Supplied material
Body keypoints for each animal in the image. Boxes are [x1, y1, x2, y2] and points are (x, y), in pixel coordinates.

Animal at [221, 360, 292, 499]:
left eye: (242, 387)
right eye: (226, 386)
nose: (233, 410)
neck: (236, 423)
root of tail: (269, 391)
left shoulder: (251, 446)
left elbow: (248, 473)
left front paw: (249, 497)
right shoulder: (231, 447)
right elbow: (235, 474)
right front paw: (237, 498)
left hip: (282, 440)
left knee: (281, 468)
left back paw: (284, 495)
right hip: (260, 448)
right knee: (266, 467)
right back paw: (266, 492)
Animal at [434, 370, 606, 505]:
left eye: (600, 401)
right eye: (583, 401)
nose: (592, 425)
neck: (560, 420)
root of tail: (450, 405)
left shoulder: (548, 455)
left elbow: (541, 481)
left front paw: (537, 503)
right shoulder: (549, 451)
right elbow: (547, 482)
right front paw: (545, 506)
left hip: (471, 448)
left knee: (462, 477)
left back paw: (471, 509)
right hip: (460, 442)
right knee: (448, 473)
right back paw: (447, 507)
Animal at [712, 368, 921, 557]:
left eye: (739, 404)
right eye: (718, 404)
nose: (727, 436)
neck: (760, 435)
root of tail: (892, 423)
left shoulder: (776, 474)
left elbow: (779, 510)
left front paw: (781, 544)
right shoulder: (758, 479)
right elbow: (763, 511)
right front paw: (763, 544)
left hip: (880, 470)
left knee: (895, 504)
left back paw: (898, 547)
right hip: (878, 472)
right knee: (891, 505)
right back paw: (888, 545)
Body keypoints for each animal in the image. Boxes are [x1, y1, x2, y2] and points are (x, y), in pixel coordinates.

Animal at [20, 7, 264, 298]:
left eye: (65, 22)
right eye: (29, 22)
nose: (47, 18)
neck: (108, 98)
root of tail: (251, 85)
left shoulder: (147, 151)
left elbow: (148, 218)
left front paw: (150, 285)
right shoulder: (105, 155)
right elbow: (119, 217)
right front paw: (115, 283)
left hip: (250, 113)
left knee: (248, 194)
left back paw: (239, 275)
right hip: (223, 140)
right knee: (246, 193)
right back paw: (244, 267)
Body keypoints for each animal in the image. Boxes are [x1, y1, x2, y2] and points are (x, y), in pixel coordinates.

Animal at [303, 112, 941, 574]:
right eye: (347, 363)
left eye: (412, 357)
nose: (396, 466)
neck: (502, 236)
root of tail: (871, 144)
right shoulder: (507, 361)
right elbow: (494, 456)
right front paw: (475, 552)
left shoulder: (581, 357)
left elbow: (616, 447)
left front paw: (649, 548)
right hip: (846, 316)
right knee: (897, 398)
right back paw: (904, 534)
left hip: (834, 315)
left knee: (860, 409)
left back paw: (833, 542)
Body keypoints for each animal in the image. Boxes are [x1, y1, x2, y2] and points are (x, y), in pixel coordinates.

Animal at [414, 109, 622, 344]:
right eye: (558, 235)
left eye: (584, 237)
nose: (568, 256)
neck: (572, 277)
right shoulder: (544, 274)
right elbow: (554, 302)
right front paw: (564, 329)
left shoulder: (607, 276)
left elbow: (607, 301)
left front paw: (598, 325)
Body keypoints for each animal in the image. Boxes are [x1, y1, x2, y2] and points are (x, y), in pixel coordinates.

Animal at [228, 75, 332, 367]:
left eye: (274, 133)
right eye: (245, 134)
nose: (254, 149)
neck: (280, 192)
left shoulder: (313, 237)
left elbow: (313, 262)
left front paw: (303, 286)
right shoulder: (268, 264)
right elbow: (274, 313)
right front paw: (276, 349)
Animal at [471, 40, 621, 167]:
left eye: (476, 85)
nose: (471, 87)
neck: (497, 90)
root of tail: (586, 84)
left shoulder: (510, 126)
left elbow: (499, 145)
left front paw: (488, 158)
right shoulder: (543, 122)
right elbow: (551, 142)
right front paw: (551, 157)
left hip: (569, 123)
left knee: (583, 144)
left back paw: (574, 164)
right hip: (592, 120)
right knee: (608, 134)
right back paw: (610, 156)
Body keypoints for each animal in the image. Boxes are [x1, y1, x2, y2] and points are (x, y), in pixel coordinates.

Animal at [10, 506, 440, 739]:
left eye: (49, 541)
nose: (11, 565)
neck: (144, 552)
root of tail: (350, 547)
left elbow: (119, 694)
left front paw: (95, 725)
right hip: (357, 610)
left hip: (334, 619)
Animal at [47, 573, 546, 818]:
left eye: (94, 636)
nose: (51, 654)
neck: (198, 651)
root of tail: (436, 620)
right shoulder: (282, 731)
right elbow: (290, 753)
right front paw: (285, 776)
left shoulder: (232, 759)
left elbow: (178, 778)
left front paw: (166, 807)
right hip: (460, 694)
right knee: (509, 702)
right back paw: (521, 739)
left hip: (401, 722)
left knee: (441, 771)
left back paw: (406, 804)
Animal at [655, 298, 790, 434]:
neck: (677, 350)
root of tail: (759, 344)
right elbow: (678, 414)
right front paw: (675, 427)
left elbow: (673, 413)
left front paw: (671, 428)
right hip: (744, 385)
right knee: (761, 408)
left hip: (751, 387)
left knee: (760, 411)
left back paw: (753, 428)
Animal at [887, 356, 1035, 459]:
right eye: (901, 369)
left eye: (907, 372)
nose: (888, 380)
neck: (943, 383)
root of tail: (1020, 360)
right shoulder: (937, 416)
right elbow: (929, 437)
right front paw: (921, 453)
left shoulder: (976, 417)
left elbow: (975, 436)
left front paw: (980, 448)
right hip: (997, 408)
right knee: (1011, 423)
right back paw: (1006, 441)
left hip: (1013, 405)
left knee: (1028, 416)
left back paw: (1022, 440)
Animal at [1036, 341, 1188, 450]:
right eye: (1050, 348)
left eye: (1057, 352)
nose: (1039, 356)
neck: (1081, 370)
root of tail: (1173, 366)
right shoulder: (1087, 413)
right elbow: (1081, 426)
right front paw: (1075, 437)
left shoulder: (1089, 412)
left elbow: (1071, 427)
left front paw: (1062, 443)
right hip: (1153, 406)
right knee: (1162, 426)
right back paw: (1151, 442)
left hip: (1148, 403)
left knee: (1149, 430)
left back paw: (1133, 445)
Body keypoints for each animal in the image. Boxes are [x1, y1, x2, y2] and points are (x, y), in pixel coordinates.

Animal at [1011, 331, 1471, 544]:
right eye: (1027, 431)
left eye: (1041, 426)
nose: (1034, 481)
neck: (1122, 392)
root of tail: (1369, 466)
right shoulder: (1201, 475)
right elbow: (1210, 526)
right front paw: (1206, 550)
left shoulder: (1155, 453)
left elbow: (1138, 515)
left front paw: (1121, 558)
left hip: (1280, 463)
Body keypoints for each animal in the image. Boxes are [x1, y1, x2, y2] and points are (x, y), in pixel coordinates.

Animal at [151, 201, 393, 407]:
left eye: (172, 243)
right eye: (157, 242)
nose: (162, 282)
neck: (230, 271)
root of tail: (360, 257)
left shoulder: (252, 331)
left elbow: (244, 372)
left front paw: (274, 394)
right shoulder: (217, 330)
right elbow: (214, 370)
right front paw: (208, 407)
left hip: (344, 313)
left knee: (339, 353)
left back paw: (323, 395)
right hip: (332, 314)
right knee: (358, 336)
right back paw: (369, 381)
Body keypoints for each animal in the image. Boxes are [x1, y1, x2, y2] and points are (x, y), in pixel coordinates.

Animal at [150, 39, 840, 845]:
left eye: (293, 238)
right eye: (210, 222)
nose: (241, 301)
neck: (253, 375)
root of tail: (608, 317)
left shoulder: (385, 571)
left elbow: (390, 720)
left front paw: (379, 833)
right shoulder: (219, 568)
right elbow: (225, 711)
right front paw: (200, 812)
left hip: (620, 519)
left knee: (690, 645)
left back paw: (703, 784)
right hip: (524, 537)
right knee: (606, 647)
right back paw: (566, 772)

Action item
The entries above hold the needed span. Transcribe exactly the lines from the one with "root of tail: (871, 144)" to the one with "left back paw: (833, 542)", both included.

Output of the exercise
root of tail: (871, 144)
right shoulder: (507, 361)
right elbow: (494, 456)
right front paw: (475, 552)
left shoulder: (581, 357)
left elbow: (616, 447)
left front paw: (649, 548)
right hip: (846, 316)
right knee: (897, 398)
right back paw: (904, 534)
left hip: (834, 315)
left knee: (860, 409)
left back paw: (833, 542)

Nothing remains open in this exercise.